You may copy a boundary from one tier to another by clicking within a tier on the boundary to copy (e.g. from the word to the phone tier). Again, a candidate boundary appears in the other annotation tier(s) (if there are any other tiers, of course). Again, you may accept the proposed boundary by clicking on its ‘handle’.
You may move a boundary in the TextGridEditor as follows. Select the boundary by clicking on it, then drag it to an earlier or later position. It is recommended to place boundaries at zero crossings: to do so, choose Boundary > Move to nearest zero crossing (see §2.7.2 for background). (In order to move the cursor, choose Sound > Move cursor to nearest zero crossing).
If you are not happy with a boundary, you can remove it by first selecting the boundary (click on it), then choose Boundary > Remove.
If you click in an interval in a tier, then that interval is selected. You can listen to the selected interval, or the neigboring parts, using the buttons labeled with durations.

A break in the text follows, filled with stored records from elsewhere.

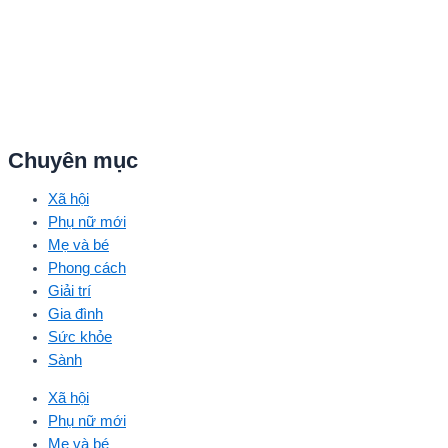
Chuyên mục
Xã hội
Phụ nữ mới
Mẹ và bé
Phong cách
Giải trí
Gia đình
Sức khỏe
Sành
Xã hội
Phụ nữ mới
Mẹ và bé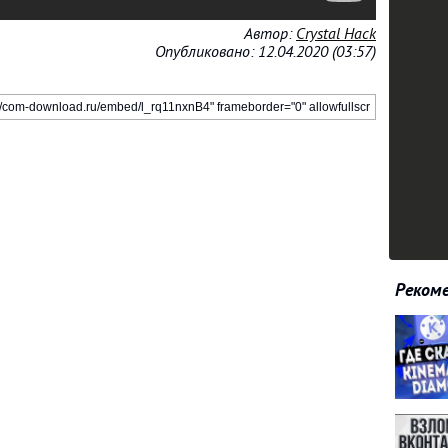
Автор:
Crystal Hack
Опубликовано: 12.04.2020 (03:57)
Рекоме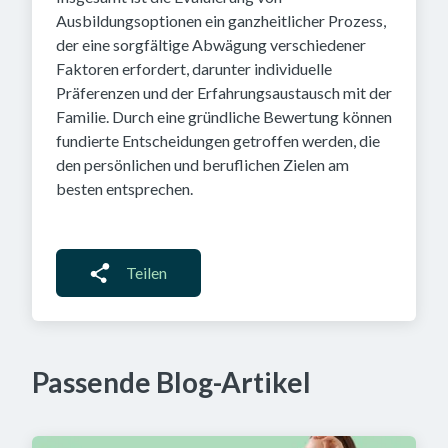
Ausbildungsoptionen ein ganzheitlicher Prozess,
der eine sorgfältige Abwägung verschiedener
Faktoren erfordert, darunter individuelle
Präferenzen und der Erfahrungsaustausch mit der
Familie. Durch eine gründliche Bewertung können
fundierte Entscheidungen getroffen werden, die
den persönlichen und beruflichen Zielen am
besten entsprechen.
Teilen
Passende Blog-Artikel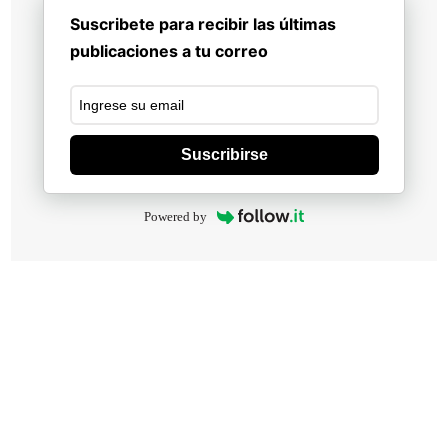
Suscribete para recibir las últimas
publicaciones a tu correo
Suscribirse
Powered by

In addition to looking at the oscillogram and spectrogram, listening is a great way to check whether a boundary is placed correctly (phoneticians typically report this as “using audiovisual feedback”). For example, I verified the boundary between [ɹ] and [aɪ] in the final word right in Fig.7.2, by repeatedly listening to the [ɹ] and [aɪ] intervals, meanwhile adjusting the boundary so that their demarcation sounded optimal in my ears: minimal [aɪ] within the [ɹ] segment, and minimal [ɹ] within the [aɪ] segment.

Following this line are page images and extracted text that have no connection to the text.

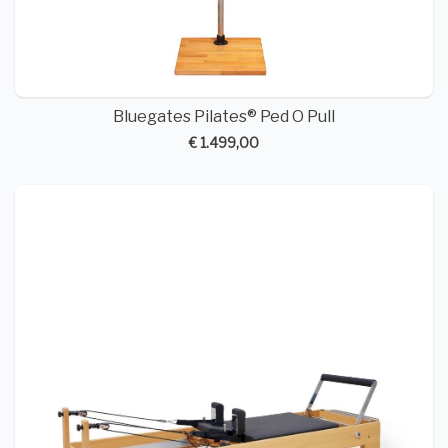
Bluegates Pilates® Ped O Pull
€ 1.499,00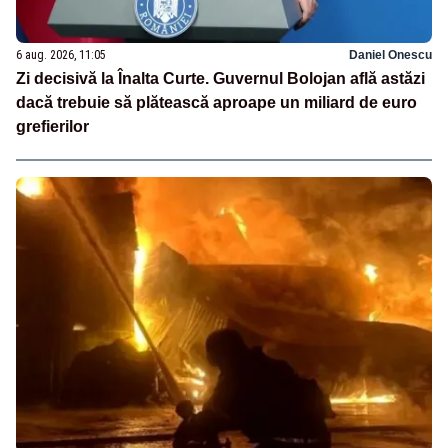
6 aug. 2026, 11:05
Daniel Onescu
Zi decisivă la Înalta Curte. Guvernul Bolojan află astăzi
dacă trebuie să plătească aproape un miliard de euro
grefierilor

Still in the TextGridEditor:
If you click in an interval in a tier, then that interval is selected. As soon as you type a character, or pick a phonetic symbol from the righthand chart, that symbol is used as the transcription label for the selected interval in the focused tier.
Phonetic symbols are explained in your phonetics textbook and in the Handbook of the International Phonetic Association: A Guide to the Use of the International Phonetic Alphabet (1999).
Boundaries and labels are modified (added, moved, removed, etc) immediately in the TextGrid. If you are done, you may close the TextGridEditor window, and the contents of the TextGrid are kept in the TextGrid object that you’ve just edited.
Back in the Praat Objects window:
you may Draw or Tabulate or interactively Query or Modify the contents of the TextGrid. (Choose Modify to rename tiers.)
The Tabulate command is convenient if you wish to export the TextGrid information as a dataset for further analysis. Each interval of each tier is written as a separate row in the dataset. After having saved the resulting table from Praat, you could use your statistical software on this tabulated-and-exported dataset, e.g. to count words, to compute average segment durations, etc etc.
(For statistical guidance, see this tutorial on Quantitative Methods and Statistics).
Remember to Save the TextGrid object if you wish.

References

Handbook of the International Phonetic Association: A Guide to the Use of the International Phonetic Alphabet. 1999. Cambridge: Cambridge University Press.